Warning to Temu and other platforms operating in South Africa

 ·13 Oct 2025

The Department of Trade, Industry and Competition (DTIC) and the National Consumer Commission (NCC) have warned foreign online shopping platforms, such as Temu, that they must comply with South African laws or face potential action.

This comes after the Minister of Trade, Industry and Competition was asked in a parliamentary Q&A whether his department was aware that Temu had been promoting “local warehouses” in South Africa, even though it doesn’t actually own or operate any. 

The minister confirmed that the department is aware of these claims and that the NCC is watching the company’s activities closely.

Temu, a fast-growing online retailer that ships goods directly from China, announced in July that it had launched a “local warehouse” in South Africa. 

It said this would allow for faster deliveries, sometimes in less than two days.

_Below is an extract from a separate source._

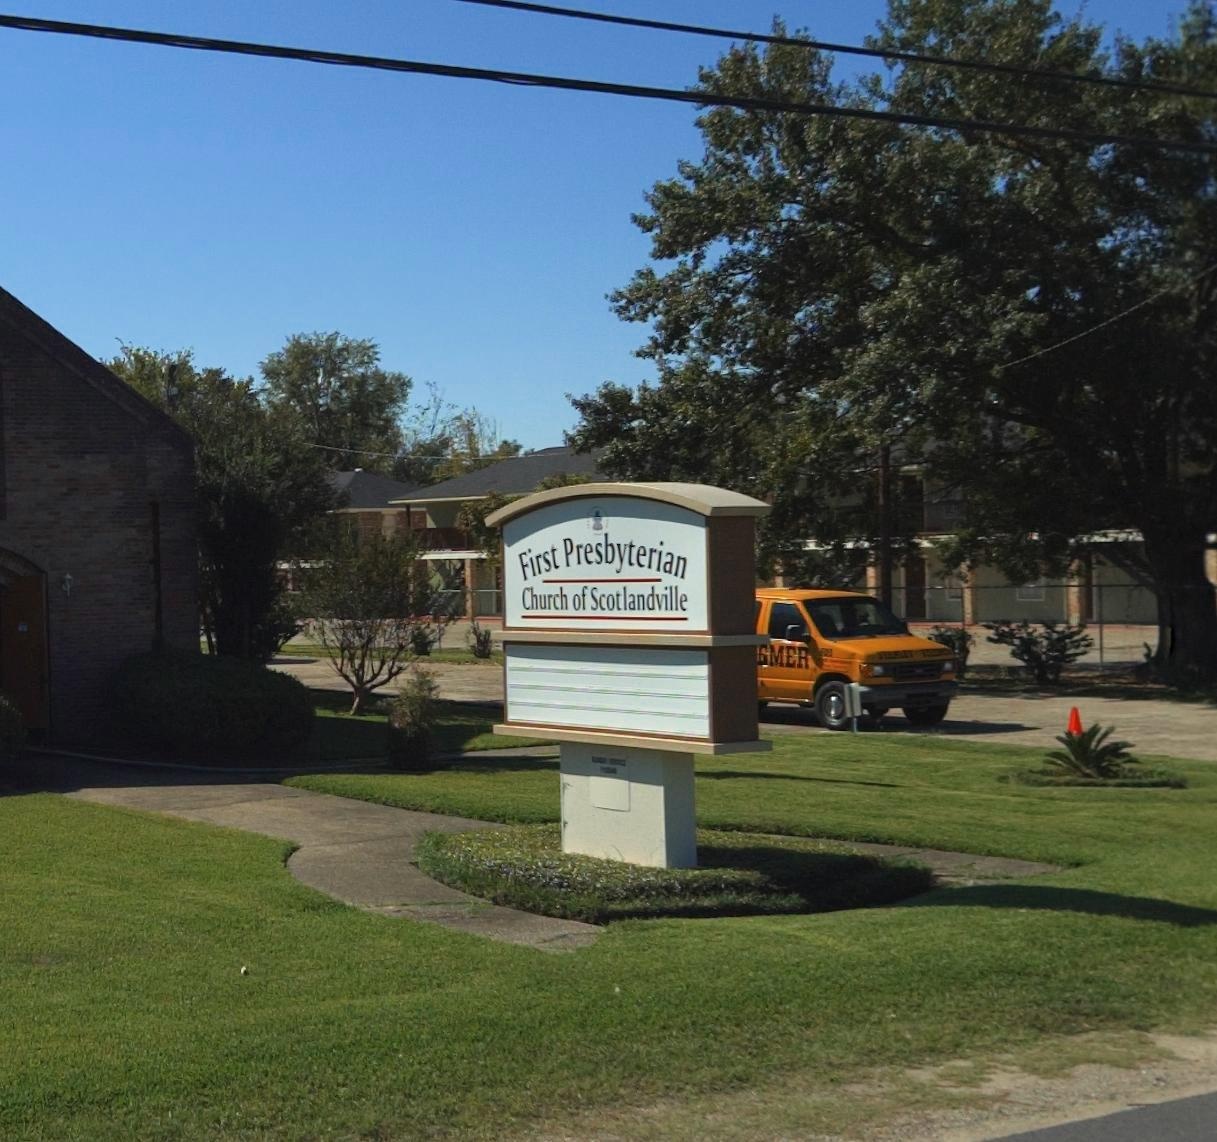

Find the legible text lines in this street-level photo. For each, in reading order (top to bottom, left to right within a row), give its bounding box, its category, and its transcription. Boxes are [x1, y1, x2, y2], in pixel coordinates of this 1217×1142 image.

Items stored locally are marked as “local” or “local warehouse” on the platform.

However, Temu has since clarified that it does not run any warehouses itself. Instead, it uses third-party logistics companies to store and deliver goods in South Africa. 

“Under the local fulfilment model, sellers store inventory in local warehouses, manage logistics, and provide after-sales support,” Temu explained. 

“As Temu continues to enhance its fulfilment capabilities, South African shoppers can expect faster delivery directly from local warehouses to their doorstep.”

The NCC has taken note of Temu’s claims and said it will be monitoring the company’s operations and their impact on South Africa’s retail sector. 

“The operations of Temu in the country have to comply with all relevant legislation, including the Consumer Protection Act,” the minister said.

He added that Temu, like any other company selling to South Africans, must ensure that its advertising and marketing follow local laws and do not mislead consumers.

The NCC has made e-commerce a key focus in its 2025–2030 strategy. It plans to conduct a detailed review of the South African online shopping market during the 2025/2026 financial year to identify areas that may require further investigation.

Chinese retailers have already had a major impact

Although there have been no official complaints against Temu in South Africa yet, the NCC is aware of concerns raised in other countries about misleading advertising, poor product quality, and unsafe goods. 

“These are some of the practices that the scoping of the e-commerce market seeks to understand, and to particularly assess if South African consumers are affected,” the minister said. 

Once it gathers more data, the NCC will decide whether to open a formal investigation. The DTIC is also developing a broader plan to regulate online shopping more effectively.

The goal is to make sure the market remains fair, transparent, and competitive—while protecting local businesses and consumers. 

The department is looking at ways to modernise and align the Consumer Protection Act and Competition Act with new digital trends.

This could include updating regulations to better reflect how e-commerce platforms operate and to give local small and medium-sized businesses a fair chance to compete. 

“The department is considering measures to strengthen and align the CPA with the e-commerce ecosystem,” the minister said.

Despite these warnings, experts believe that platforms like Temu and Shein will continue to attract South African shoppers. 

A report from the Localisation Support Fund found that the two Chinese retailers have already had a major impact, costing the local clothing and textile industry an estimated 8,000 jobs.

While Takealot remains the country’s most popular online store, used by about 32% of shoppers, Temu and Shein have gained significant ground, with around 15% of online consumers using them in 2024.

E-commerce expert Andy Higgins, founder and CEO of Bob Group, said that while new import duties have reduced the price advantage of Chinese platforms, they remain highly competitive. 

“The recent SARS changes have narrowed the gap, but even with import duties, many Chinese platforms still offer strong value compared to local retailers,” Higgins said.

He added that although higher duties have slowed growth slightly, Temu and Shein’s scale and pricing continue to appeal to cost-conscious South Africans. “These platforms are here to stay, albeit in a more competitive and regulated environment,” he said.